“鸣声,家主又派人下来了,你这次出谷吗?”秦州走到他的身边,拍着他的肩头说到,而且家主这次似乎明说了……其实每年派人下来不单是因为一个原因。
突然被叫名的人有些惊吓,他那看着远处的目光一时还收不回来,有些呆愣的偏头看向身边一年未见的人。秦州轻声叹了口气,这人……已经十年未出谷了。
“不了。”只是寥寥两字,但却见那眼角的沧桑,他又回头了,一旁的秦州顺着他的目光看去,那棵挂满红绸的树半现在眼前,原来已经挂满了啊!这些红绸是那女子自己织的吧。家主虽派人看着她,但不允许任何人与之接触,只有每月会放置必需的用品在她房前,关于这个人……他也只知道一点。
她身上还有未尽的价值……
“鸣声……这次家主让你走了。”秦州想了想,还是说出了口,眼前的人眼底有些动容,但是脸上坚毅的表情让人不自觉的起敬,他心底有涌起的疑惑,到底是什么东西值得眼前的人留心十年……十年,是人一生长久的一个时间了。
“不了。”这相同的回答让秦州忽然起身,秦家有一条规矩,若是家主的命令手下的人不服从,这个人是可以除名秦家的,而无涯谷到底有没有其他外人进来,这已经知道了。那鸣声……就当是个外人了。
秦州回头,身后站列的人目光有着眷恋与一丝决然,既然已经做好决定了,那今日便送人回去吧,家主那边还等着他的报告。

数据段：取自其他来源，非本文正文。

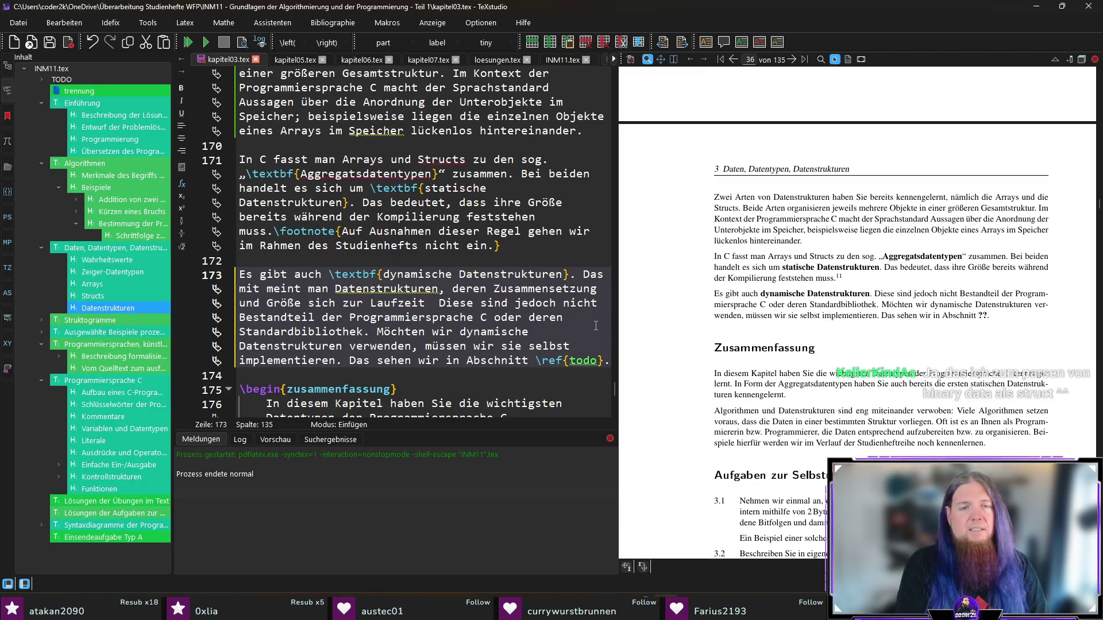
text(ann)
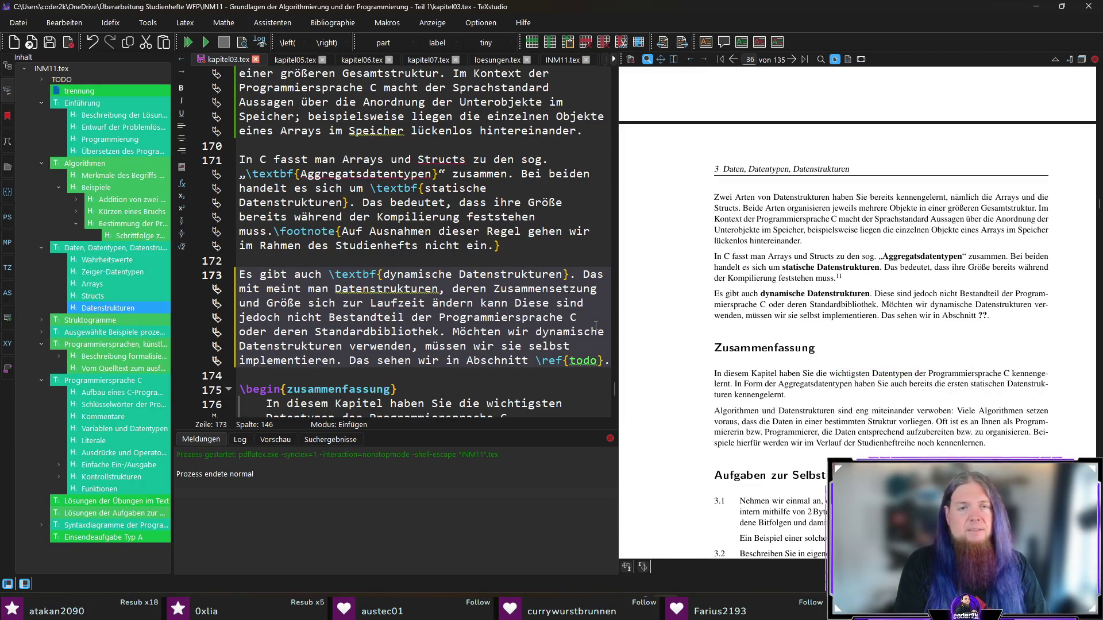
text(z.)
text(B.)
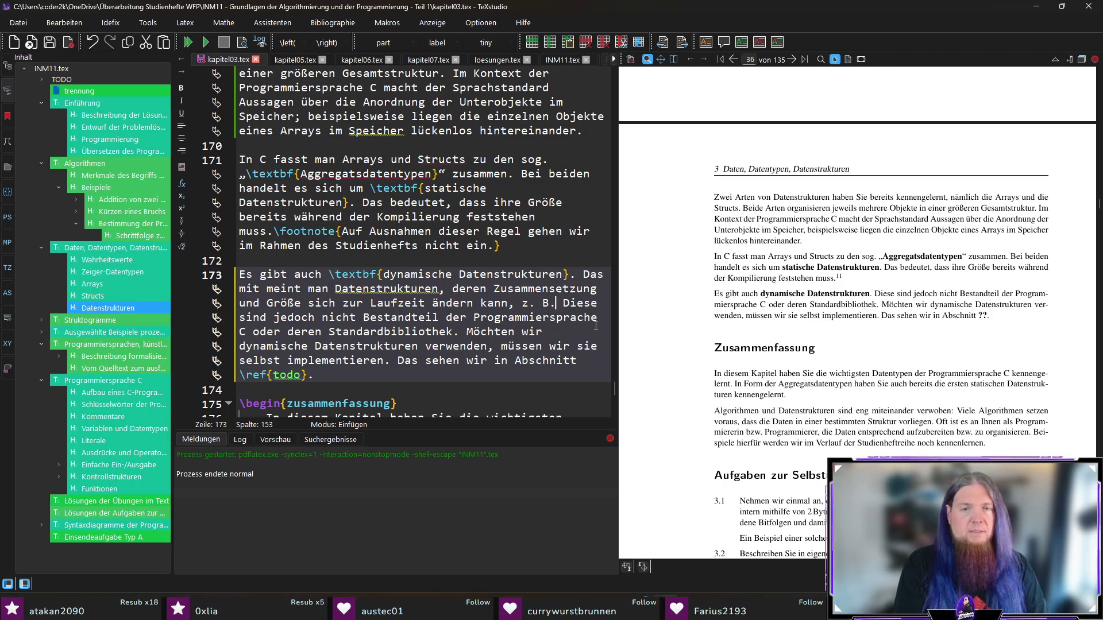
text( eine )
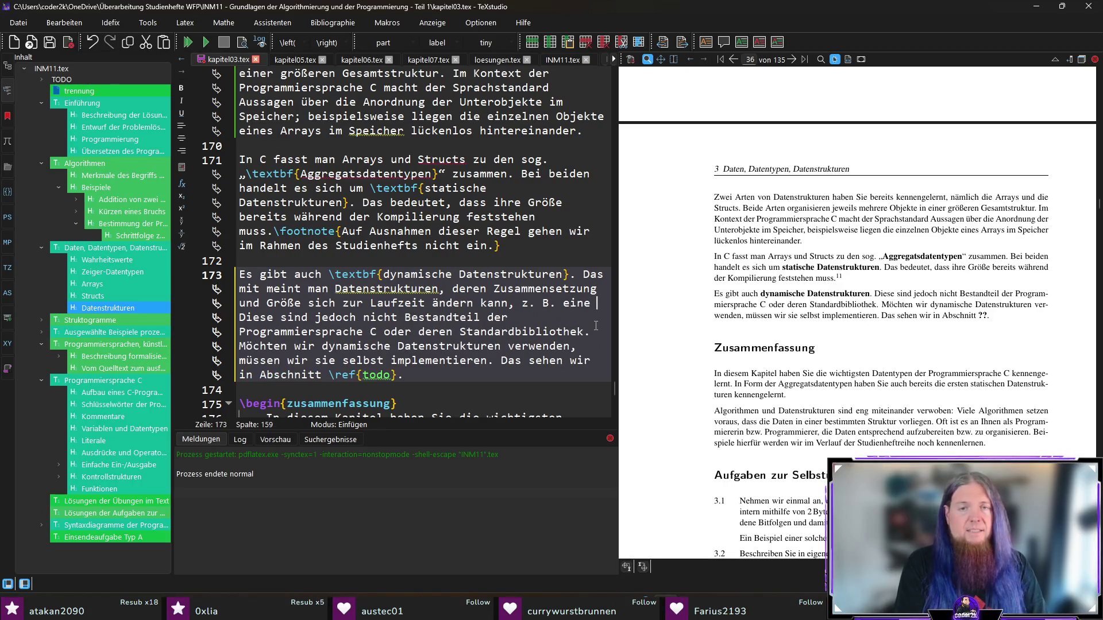
text(Liste, die )
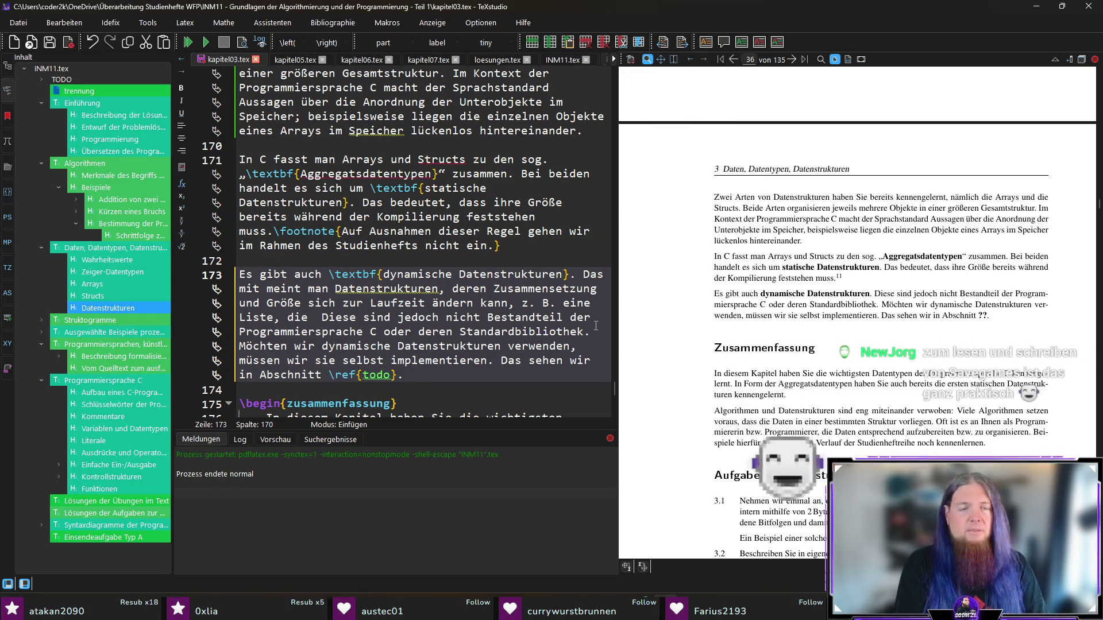
text(immer länger wird.)
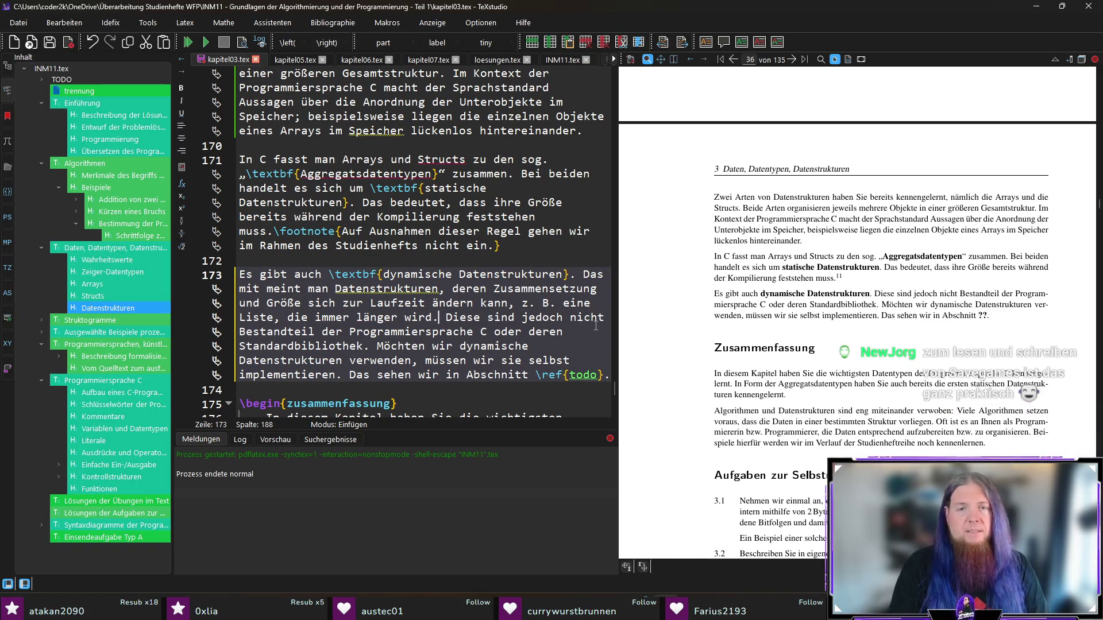
text( D)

留下身后的人……依旧保持着原本的姿势,那种表情,有种仪式般的威严。
龙青悠听到不远处的声音,看着靠在树上昏迷不醒的人,最终还是没有过去,想来凤知离一定会护那丫头安全的,周围的野兽一个时辰之前纷纷退去,似乎是受到了很大的刺激,荆乔的脸色依旧白的可怕!
不过绿意与这小子的关系还真是让他意外,在赤焰楼中这两人可是时常吵架的,而且绿意那性子确实是冷了些,但那夙生花……现在去拿有些难了。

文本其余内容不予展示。